Why databases use B+ tree for indexing? - Part II
In the previous article we have seen/shortlisted three data structures that can be used for indexing purpose. If you haven’t seen my previous post, you can find it here.
Let us do a recap, before we begin.
S.No. | Data Structure | Insert | Delete | Get at index | Search | Space usage |
---|---|---|---|---|---|---|
1 | Binary search tree (Self-balancing) | O(log n) | O(log n) | N/A | O(log n) | O(n) |
2 | Hash table | O(1) | O(1) | N/A | O(1) | O(n) |
3 | B-tree | O(log n) | O(log n) | N/A | O(log n) | O(n) |
For the sake of simplicity lets club Binary search tree
and B-tree
as Tree
, and compare tree with hash table initially.

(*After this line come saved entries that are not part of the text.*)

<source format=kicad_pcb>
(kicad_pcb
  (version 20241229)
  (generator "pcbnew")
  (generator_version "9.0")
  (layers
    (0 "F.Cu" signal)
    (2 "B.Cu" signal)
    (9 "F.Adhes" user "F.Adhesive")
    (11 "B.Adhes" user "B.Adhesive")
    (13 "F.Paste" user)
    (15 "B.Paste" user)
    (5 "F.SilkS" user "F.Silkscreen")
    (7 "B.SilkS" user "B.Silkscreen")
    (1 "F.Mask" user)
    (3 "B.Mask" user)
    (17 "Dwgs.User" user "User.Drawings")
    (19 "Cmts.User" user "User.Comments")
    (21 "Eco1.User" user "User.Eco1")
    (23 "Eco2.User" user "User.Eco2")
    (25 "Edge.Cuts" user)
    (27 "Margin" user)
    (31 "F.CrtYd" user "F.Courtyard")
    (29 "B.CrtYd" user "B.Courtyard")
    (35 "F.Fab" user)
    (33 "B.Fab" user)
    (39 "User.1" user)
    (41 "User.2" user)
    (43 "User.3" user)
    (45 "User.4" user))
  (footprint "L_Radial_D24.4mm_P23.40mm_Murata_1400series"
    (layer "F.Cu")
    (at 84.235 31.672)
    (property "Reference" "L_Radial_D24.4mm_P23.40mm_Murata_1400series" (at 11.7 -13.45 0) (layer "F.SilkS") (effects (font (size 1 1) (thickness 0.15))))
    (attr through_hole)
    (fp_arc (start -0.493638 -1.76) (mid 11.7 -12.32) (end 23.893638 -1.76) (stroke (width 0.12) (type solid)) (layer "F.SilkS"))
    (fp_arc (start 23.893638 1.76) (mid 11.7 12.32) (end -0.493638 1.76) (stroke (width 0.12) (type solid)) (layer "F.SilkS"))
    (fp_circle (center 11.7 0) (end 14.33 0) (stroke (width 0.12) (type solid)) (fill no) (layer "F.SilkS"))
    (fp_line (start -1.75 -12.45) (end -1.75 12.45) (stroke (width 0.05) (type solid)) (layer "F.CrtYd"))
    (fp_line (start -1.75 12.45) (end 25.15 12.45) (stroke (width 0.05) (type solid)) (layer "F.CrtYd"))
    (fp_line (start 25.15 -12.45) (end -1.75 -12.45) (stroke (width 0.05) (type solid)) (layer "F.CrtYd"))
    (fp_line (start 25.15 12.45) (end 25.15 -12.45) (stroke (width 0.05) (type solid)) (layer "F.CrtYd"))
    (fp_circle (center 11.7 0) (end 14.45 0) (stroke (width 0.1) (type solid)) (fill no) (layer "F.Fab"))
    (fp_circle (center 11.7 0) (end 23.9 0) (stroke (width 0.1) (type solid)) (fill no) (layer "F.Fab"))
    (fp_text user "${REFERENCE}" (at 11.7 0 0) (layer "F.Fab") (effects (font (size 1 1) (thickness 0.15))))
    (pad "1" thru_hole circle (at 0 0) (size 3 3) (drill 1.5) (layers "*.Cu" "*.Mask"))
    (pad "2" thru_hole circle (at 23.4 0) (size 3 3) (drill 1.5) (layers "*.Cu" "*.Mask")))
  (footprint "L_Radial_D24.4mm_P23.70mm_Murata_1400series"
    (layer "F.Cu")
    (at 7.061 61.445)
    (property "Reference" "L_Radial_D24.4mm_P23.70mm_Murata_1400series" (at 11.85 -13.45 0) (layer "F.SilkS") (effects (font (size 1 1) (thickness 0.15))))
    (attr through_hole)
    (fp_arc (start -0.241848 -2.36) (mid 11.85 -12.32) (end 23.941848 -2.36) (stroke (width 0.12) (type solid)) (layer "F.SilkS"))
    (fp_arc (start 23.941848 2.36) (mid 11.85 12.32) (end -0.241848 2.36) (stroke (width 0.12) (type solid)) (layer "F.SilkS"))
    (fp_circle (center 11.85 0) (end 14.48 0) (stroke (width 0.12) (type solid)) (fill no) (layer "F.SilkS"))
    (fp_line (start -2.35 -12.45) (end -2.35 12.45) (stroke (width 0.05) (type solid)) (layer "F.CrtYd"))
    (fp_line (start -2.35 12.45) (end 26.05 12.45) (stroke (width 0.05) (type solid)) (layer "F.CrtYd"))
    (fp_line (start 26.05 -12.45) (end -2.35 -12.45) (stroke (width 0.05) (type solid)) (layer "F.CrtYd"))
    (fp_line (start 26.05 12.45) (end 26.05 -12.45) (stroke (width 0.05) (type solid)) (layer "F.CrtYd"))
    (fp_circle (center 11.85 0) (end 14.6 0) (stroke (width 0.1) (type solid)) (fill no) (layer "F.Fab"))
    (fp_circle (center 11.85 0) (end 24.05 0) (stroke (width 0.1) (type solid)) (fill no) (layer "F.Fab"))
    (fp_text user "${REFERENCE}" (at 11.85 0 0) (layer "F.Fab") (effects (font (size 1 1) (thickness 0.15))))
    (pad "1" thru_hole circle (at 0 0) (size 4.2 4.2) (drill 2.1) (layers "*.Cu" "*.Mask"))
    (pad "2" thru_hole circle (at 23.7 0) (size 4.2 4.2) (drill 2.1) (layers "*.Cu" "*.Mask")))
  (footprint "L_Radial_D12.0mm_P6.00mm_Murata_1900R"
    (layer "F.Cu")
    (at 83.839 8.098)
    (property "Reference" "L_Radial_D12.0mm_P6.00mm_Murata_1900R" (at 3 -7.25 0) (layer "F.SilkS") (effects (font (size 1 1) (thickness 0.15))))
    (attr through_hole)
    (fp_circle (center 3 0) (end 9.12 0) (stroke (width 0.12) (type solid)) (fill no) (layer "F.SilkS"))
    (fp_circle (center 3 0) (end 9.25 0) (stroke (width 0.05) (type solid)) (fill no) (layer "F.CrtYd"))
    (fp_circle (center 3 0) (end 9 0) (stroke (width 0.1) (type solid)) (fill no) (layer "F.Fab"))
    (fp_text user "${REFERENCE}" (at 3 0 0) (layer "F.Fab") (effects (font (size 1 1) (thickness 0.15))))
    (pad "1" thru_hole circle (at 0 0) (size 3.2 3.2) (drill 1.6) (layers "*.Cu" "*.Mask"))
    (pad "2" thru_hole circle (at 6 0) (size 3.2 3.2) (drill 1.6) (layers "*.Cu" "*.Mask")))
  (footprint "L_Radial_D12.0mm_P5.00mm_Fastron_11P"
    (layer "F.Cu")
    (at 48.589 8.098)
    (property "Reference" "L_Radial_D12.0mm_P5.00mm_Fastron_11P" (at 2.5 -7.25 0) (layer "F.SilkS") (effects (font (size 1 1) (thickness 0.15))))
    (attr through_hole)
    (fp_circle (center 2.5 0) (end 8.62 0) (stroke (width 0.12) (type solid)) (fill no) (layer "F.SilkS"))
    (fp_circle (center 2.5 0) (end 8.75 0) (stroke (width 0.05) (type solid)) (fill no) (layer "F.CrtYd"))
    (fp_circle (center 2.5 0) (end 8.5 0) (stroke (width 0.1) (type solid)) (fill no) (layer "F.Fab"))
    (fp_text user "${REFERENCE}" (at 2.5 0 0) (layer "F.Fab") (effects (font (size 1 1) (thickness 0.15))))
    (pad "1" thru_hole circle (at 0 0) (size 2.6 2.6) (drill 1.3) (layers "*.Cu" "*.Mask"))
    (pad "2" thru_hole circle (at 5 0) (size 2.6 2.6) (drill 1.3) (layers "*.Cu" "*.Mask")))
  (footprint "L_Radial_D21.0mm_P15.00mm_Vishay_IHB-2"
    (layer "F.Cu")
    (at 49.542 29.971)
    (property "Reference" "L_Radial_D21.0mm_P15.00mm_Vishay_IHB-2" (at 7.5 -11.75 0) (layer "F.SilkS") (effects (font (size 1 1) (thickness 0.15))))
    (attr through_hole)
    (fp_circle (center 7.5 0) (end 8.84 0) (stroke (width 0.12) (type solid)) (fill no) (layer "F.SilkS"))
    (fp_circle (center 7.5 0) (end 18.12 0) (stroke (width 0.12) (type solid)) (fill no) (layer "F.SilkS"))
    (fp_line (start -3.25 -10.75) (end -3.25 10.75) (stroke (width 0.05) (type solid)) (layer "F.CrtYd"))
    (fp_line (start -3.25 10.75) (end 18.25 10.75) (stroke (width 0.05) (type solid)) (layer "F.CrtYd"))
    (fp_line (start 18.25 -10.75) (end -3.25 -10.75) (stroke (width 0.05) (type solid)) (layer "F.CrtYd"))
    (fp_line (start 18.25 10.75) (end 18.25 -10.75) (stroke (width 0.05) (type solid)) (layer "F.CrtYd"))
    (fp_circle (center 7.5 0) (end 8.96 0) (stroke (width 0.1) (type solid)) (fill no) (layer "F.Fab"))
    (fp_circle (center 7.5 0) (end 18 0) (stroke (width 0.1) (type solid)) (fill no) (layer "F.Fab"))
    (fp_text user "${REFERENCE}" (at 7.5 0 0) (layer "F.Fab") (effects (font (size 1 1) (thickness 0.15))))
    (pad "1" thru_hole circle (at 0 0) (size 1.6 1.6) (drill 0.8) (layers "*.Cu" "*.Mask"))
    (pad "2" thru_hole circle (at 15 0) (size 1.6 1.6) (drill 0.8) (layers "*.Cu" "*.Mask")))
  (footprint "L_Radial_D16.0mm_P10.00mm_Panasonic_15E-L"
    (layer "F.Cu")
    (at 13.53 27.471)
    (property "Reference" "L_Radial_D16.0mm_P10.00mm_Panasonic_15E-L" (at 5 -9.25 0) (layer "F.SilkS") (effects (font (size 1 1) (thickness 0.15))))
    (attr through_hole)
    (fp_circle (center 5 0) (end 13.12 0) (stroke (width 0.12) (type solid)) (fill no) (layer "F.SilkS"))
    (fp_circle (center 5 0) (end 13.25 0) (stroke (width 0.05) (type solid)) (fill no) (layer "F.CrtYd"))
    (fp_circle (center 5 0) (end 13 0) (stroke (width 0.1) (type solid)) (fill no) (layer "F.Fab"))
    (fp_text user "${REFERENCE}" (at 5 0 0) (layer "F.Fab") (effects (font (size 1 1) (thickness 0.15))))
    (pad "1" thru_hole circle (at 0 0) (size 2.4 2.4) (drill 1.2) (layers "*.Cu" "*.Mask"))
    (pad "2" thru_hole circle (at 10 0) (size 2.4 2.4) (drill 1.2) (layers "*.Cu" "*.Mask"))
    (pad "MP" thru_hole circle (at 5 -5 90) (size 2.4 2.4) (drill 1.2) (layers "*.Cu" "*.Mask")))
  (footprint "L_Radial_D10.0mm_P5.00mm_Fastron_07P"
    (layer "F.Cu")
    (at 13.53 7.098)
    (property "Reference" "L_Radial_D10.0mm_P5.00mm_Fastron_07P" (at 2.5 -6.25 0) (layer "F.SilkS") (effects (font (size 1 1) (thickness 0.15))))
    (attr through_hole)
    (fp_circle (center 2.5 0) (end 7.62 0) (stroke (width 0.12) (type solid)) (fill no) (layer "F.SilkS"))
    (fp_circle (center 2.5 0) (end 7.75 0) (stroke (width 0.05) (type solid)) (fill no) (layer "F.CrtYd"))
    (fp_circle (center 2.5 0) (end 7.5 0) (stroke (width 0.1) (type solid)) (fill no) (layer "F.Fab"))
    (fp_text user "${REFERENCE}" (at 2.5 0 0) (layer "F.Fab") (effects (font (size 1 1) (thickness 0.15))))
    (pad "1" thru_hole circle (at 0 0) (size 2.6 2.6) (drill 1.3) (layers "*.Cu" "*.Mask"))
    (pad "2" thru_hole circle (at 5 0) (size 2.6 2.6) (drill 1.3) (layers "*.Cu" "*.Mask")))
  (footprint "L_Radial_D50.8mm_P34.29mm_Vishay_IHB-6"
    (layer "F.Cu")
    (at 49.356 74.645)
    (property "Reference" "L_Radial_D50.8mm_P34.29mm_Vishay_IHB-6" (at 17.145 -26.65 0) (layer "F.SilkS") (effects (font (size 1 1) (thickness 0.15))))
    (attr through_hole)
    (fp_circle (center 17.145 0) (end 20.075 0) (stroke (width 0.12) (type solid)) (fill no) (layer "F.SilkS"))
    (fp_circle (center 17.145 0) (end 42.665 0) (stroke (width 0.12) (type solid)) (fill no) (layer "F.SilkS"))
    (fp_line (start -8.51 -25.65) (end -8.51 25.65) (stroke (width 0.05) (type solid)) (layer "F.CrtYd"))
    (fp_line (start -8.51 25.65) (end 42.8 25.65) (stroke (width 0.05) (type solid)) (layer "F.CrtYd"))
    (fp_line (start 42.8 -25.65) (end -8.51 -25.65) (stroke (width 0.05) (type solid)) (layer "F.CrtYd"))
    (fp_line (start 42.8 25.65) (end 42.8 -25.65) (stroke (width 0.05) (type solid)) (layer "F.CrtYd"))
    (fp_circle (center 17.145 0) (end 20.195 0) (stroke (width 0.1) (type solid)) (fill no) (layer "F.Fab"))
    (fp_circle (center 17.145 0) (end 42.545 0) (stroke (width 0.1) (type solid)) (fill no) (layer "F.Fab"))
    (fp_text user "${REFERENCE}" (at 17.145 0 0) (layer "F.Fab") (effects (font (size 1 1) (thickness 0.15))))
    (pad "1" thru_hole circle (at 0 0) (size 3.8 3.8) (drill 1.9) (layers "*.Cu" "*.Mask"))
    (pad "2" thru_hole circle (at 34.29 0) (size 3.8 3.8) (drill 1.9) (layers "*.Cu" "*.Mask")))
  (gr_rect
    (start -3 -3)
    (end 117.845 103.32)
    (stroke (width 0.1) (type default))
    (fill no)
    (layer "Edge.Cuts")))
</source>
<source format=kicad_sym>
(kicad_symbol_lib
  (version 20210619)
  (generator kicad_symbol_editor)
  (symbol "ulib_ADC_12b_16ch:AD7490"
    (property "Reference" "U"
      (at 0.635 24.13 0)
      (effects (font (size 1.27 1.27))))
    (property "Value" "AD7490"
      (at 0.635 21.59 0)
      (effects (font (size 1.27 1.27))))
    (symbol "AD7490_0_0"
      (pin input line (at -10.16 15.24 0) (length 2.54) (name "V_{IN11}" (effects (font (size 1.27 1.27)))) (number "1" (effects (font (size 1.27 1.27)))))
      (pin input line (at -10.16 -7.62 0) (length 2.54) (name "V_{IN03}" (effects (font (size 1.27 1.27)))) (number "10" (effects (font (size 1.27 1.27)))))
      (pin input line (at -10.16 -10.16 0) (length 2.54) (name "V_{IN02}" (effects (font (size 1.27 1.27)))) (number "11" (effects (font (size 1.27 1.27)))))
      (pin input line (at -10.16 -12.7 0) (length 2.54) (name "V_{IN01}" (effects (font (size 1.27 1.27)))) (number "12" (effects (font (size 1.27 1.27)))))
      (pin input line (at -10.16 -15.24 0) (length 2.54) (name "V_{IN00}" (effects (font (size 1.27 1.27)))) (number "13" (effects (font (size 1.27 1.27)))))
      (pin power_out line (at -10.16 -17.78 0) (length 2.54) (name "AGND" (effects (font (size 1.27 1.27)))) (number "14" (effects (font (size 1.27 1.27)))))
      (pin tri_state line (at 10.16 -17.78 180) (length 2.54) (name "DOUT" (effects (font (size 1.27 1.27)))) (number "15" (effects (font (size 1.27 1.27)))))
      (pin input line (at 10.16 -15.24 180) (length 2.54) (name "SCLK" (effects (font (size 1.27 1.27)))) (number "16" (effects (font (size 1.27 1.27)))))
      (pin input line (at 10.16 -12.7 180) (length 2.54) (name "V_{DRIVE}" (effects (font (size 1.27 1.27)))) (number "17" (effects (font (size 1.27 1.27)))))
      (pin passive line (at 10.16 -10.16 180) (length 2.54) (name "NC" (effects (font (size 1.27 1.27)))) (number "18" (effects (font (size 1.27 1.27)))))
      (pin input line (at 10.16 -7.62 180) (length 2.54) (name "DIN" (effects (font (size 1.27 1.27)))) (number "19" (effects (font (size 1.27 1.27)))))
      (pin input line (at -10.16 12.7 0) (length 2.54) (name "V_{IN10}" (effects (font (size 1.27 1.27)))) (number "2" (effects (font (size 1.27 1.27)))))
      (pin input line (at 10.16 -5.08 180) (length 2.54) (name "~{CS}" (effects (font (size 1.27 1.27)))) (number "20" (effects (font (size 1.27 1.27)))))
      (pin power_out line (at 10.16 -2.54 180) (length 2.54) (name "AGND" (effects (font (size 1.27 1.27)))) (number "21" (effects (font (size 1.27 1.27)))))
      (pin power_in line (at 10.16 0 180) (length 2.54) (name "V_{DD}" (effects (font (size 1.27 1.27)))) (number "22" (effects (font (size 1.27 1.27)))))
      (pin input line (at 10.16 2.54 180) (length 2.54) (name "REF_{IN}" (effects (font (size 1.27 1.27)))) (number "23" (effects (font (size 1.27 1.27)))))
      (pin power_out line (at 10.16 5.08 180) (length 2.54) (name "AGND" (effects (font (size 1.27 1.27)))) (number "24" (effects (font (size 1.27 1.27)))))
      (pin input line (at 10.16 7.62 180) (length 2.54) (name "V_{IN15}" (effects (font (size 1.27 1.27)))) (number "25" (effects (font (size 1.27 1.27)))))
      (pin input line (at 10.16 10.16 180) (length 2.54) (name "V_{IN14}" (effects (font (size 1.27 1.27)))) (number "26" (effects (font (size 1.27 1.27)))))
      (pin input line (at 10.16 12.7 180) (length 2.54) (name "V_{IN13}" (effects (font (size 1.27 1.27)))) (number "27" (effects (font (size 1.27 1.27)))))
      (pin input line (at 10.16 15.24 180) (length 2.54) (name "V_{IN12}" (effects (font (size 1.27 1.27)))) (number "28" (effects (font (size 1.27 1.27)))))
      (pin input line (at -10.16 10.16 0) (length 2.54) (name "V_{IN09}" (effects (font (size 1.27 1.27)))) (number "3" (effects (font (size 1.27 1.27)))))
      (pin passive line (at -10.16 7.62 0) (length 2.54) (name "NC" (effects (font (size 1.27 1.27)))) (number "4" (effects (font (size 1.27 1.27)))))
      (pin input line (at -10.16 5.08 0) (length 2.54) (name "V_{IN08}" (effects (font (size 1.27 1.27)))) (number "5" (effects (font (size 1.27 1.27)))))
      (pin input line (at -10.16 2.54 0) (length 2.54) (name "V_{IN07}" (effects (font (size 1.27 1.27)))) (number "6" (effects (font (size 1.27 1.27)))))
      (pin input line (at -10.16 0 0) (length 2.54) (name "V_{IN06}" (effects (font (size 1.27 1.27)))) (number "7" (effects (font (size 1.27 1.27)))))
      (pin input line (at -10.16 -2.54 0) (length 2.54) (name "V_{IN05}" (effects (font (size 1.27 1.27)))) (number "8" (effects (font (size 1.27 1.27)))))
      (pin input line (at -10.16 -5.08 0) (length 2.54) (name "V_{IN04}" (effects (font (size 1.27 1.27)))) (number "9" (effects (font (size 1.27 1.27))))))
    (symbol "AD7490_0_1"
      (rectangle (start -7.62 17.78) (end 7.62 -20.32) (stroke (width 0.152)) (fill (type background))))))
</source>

So, on first look, Hash table
beats Tree
on all fronts. Insertion, deletion and search, all are much faster in Hash table
O(1), then the Tree
O(log n).
And yes databases too supports Hash table
based index, but majorly Tree
based indexes are used. We will first see why Tree
based indexes are better and then we will see when and where Hash table
based indexes are used.
Why Tree
better than Hash table
for indexing?
We know in Hash table
search can be done in O(1) time, but there is a catch. Hash table
doesn’t support (or support with good enough performance) all operaations. Below table summarizes some of them:
Operation/Data structure | Hash table | Tree |
---|---|---|
Equal (=) | Yes | Yes |
RANGE (>,<,Between) | No | Yes |
Sort | No | Yes |
So as we have seen in the above table, many of the much needed operation required in databases, are not supported by Hash table
. That’s why, Tree
based indexes are majorly used in databases.
Why B+ Tree and not any other tree?
Firstly we all know, for databases data is persisted in disk and all the data has to be read from disk only. Reading from disk is a much heavier operation than reading from main memory. More the number of trips from main memory to disk, more will be the latency.
Secondly, for disk there is concept of allocation unit size (you must have seen this configuration while formatting a disk). So what is the meaning of allocation unit size. A disk configured with allocation size of 4K means, each read and write will be in multiple of 4K. So even when you write a file of 1K on disk, it takes size of 4K on disk. A file of size 7K will take 8K on disk. Similarlily, while reading every thing will be in multiple of 4K only.
Indexes are also presisted in disk only, they are loaded into main memory whever required. Small indexes can be fully loaded in main memory, but we cant do same for large indexes. Now visualize a very large self balancing binary search tree persisted on disk. While traversing a binary search tree there will be a lot of trips required to the disk, which will add a lot of latency. This is the shortcoming in most of the data structures from Tree
family, solved by B-Tree
family.
From Wikipedia:
Unlike other self-balancing binary search trees, the B-tree is well suited for storage systems that read and write relatively large blocks of data, such as disks.
In B+ Tree, there are multiple children node per internal node (persisted in single or continous allocation unit), which heavily reduces the number of trips to the disk and thus less latency. In short B-Trees provides much better performance as compared to most of other Trees when data is in disk, and thus it one of the most used datastructure for indexing needs.